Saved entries
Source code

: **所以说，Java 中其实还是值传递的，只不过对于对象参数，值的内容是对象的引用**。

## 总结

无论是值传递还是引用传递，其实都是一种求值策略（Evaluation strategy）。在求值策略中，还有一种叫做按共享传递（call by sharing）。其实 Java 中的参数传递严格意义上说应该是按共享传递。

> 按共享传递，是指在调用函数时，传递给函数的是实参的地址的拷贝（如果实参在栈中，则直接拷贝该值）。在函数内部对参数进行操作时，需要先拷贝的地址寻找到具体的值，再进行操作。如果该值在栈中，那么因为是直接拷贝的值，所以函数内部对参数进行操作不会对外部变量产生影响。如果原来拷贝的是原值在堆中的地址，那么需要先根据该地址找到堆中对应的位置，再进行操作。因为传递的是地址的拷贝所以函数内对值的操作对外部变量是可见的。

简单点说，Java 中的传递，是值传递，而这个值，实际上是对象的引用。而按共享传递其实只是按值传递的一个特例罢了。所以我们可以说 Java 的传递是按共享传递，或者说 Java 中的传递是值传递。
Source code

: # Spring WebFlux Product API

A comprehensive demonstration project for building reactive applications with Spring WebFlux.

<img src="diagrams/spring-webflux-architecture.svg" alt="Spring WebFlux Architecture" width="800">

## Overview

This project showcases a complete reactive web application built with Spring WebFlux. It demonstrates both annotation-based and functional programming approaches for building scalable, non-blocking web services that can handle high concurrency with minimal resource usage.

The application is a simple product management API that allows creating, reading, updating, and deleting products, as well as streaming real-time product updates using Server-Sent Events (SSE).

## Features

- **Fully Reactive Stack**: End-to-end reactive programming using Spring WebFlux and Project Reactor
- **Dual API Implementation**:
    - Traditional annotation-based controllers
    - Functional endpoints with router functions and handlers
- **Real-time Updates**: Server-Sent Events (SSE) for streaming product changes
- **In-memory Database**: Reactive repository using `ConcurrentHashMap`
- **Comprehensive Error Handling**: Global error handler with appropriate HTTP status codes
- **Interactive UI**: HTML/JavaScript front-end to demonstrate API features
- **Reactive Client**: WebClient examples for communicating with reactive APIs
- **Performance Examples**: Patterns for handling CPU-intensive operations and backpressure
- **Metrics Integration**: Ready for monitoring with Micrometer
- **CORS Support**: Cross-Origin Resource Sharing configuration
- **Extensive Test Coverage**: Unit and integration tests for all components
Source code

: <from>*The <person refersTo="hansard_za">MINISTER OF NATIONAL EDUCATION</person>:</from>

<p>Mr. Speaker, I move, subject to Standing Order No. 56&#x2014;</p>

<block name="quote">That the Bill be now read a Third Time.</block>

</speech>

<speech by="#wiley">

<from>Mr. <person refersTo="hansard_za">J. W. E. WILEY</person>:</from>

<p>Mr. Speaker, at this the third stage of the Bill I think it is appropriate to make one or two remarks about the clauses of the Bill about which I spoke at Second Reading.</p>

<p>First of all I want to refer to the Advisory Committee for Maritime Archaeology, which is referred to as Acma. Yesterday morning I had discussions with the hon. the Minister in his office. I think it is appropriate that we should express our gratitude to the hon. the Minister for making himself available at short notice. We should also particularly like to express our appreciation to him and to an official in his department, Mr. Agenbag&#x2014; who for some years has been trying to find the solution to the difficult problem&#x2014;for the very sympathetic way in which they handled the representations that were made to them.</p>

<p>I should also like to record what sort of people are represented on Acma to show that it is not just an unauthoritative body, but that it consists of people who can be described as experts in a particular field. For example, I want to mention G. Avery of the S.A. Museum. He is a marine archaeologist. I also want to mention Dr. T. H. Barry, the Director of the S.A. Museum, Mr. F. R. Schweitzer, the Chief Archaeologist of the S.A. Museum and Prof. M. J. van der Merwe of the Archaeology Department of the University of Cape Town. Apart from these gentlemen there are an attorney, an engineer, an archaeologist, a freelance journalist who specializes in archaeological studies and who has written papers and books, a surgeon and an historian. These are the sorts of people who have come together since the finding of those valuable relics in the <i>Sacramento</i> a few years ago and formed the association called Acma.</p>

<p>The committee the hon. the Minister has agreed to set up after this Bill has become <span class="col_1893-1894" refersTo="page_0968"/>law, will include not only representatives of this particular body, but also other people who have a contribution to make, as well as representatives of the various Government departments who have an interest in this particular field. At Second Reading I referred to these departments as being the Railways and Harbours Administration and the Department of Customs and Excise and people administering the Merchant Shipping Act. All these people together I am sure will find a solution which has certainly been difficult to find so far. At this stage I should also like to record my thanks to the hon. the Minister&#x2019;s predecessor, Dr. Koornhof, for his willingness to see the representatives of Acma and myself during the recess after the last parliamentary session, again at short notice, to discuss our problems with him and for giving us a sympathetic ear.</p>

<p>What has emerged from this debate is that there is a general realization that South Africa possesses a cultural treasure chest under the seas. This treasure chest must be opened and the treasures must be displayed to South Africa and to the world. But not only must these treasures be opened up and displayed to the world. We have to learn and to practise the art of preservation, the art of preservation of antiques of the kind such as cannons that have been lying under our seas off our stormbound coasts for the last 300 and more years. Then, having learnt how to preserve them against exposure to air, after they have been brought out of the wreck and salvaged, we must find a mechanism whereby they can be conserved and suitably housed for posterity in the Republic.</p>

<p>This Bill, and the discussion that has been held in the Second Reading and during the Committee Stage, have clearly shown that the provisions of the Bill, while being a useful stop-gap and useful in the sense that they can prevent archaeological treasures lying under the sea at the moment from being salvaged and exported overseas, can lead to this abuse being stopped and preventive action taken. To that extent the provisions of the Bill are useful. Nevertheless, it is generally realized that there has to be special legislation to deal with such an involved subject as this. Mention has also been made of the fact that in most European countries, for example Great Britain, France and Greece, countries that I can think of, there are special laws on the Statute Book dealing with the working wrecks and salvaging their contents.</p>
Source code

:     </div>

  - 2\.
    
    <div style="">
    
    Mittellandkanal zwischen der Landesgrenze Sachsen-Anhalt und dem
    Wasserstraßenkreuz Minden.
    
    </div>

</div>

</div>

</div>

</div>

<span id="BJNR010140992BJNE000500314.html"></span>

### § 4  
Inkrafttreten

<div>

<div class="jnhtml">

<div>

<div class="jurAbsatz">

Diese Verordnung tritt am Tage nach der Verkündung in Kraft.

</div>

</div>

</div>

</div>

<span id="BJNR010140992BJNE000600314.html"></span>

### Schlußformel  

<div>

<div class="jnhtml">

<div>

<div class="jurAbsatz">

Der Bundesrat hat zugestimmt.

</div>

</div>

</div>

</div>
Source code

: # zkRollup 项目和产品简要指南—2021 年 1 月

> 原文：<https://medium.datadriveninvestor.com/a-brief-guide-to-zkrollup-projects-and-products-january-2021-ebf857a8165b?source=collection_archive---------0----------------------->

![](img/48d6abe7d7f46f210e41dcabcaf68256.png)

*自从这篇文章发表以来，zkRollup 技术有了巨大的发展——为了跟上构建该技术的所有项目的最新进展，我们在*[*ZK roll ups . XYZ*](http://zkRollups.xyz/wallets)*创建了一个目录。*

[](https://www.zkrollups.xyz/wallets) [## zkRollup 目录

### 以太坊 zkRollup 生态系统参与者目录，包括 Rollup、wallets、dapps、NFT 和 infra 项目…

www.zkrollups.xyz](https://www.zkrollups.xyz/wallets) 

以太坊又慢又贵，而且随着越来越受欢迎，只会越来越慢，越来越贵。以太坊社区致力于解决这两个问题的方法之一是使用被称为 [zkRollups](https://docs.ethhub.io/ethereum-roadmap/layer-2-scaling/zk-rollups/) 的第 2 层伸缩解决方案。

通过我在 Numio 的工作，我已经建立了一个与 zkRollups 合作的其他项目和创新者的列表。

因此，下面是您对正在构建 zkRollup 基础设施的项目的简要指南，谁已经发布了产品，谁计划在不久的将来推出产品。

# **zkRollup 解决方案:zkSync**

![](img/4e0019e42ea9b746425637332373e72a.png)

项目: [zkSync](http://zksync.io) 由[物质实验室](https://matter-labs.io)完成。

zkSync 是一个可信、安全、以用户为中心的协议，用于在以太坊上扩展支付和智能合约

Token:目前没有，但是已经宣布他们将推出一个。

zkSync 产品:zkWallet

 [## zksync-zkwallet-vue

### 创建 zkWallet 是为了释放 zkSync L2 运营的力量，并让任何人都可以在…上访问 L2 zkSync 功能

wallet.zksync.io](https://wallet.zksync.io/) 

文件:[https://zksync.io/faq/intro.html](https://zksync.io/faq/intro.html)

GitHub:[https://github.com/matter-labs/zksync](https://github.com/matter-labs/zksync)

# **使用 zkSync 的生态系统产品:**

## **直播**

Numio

WHAT TO PRODUCE » For every line in the data above that has the string "labs", return that line.

REPLY TO THE EXERCISE »
项目: [zkSync](http://zksync.io) 由[物质实验室](https://matter-labs.io)完成。
GitHub:[https://github.com/matter-labs/zksync](https://github.com/matter-labs/zksync)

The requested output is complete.